Mr. Schorsch says the company would "reposition" branches and lease them to retailers in the event a suitable bank tenant isn't found. In those cases, American Financial eventually would sell the assets because retail tenants wouldn't be considered part of the company's core operations, he says.
For Mr. Ranieri, the challenge of doing something new -- and proving the skeptics wrong -- is part of the fun.
When he speaks of his go-go years at Salomon, his eyes light up, and he talks of the firm as if it were an amusement park he loved as a kid. He has given up cigar smoking because of a lung condition, but the Brooklyn native, who flavors his sentences with "you know," hasn't stopped wheeling and dealing. "Pressure is like oxygen to me," he says.
Things haven't always been rosy for Mr. Ranieri since he left Salomon in the mid-1980s. His investment firm, Hyperion Partners, made a fortune buying a troubled Houston thrift from the government in 1988 that was revamped and taken public as Houston's Bank United. (The thrift was sold to Seattle-based Washington Mutual Inc. in 2001, and Mr. Ranieri's stake was valued at about $50 million, based on his reported holdings.)
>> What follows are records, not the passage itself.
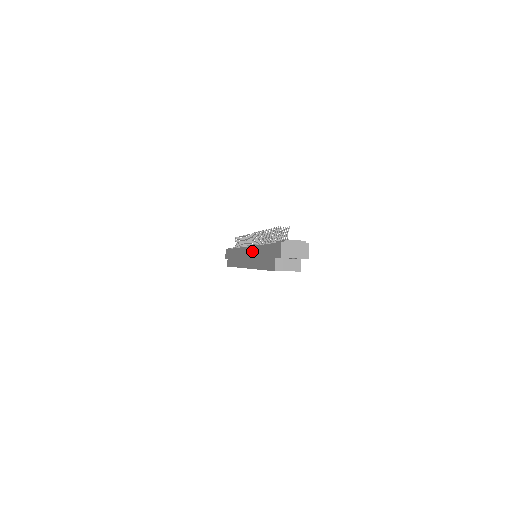
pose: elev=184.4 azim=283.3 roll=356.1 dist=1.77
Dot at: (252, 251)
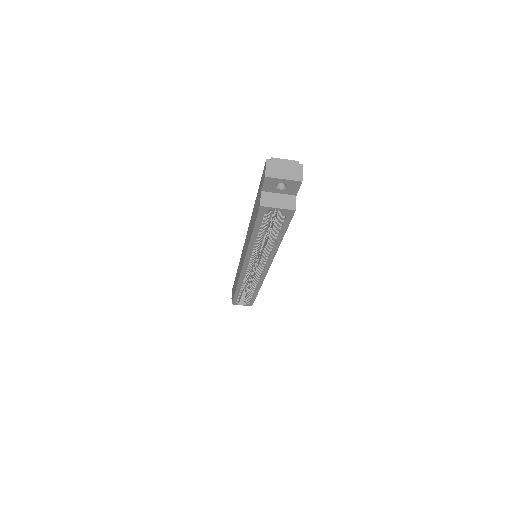
Dot at: (247, 234)
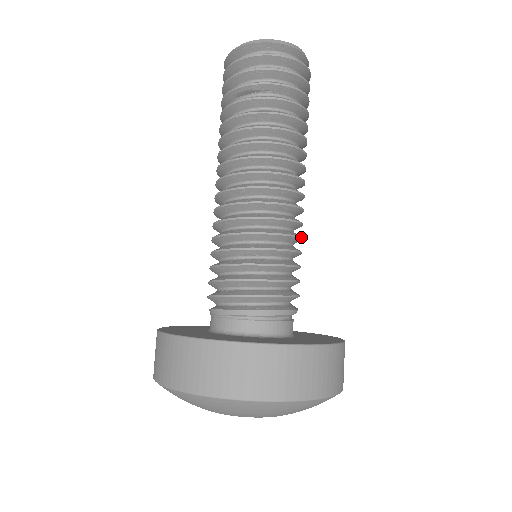
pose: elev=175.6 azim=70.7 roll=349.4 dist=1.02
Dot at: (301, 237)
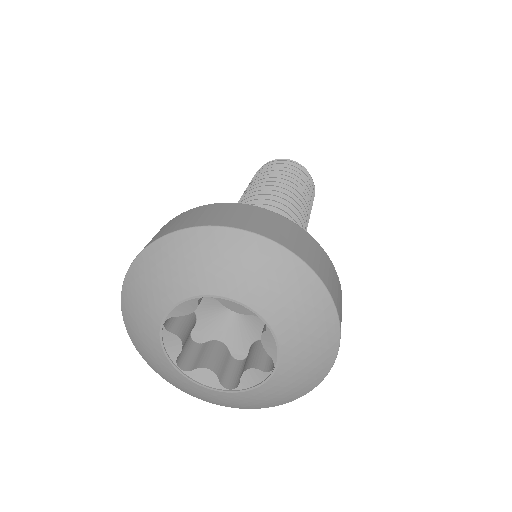
Dot at: occluded
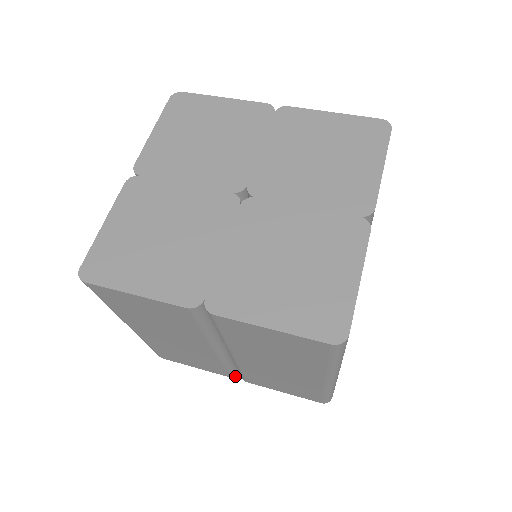
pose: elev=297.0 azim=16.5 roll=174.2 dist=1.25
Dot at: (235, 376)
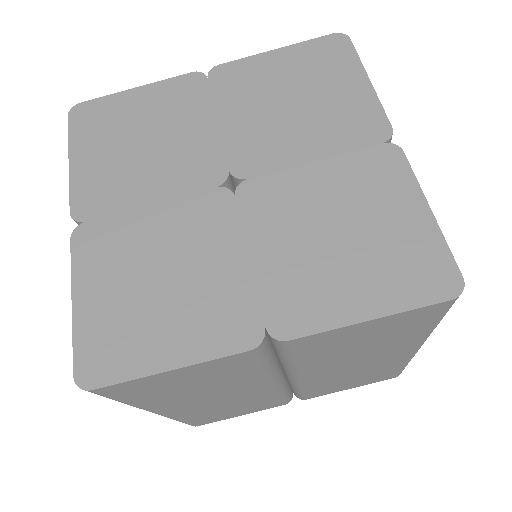
Dot at: (290, 400)
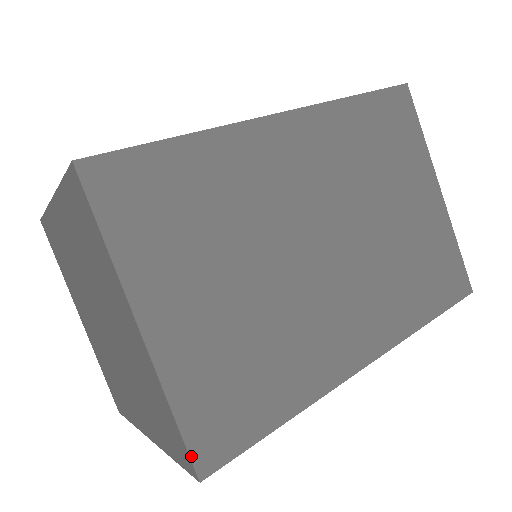
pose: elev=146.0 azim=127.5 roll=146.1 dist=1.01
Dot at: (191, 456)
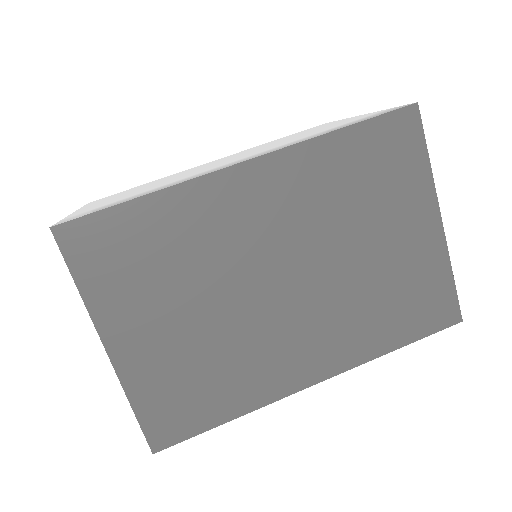
Dot at: (146, 437)
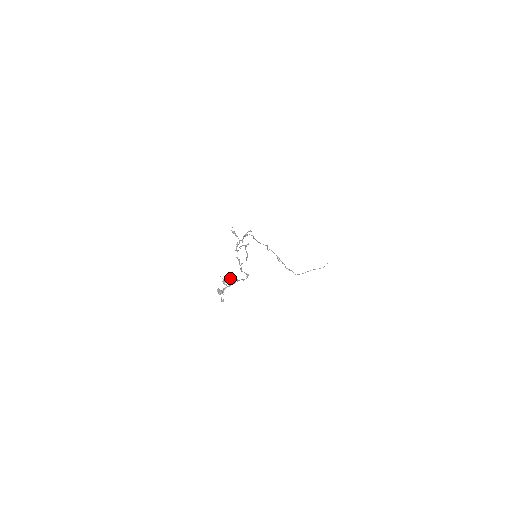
But a former arm of Hyperion Partners, Hyperion Capital Management, stumbled in the 1990s, when it sold investors so-called term trusts -- closed-end funds that specialized in mortgage securities that turned out to be, in some years, the worst performers of their class. In 1993, an investor group, claiming to have suffered losses of 30% when the value of the funds plunged, sued Hyperion Capital, alleging it didn't make adequate disclosure of the risks; a federal judge dismissed the suits in 1995.
"He did not have a good record with the original funds," says Robert Dall, who selected Mr. Ranieri as a trader in Salomon's mortgage-securities division and is now a private investor. "But like most people in the limelight, to have mixed results is not unusual."
That Mr. Ranieri is behind the American Financial venture doesn't surprise former colleagues. "He's always been interested in real estate and finance, and putting them together in a way in which he and his associates may have a chance to make a buck," says John Gutfreund, who was once Mr. Ranieri's boss at Salomon Brothers and who is now a senior managing director at C.E. Unterberg, Towbin, an investment-banking boutique in New York.
Mr. Ranieri agrees his years in banking and real estate are reasons why American Financial makes sense for him. "I think this is really going to be a good company over time that will be larger than people are anticipating," he says. "If I'm wrong or right, we'll see."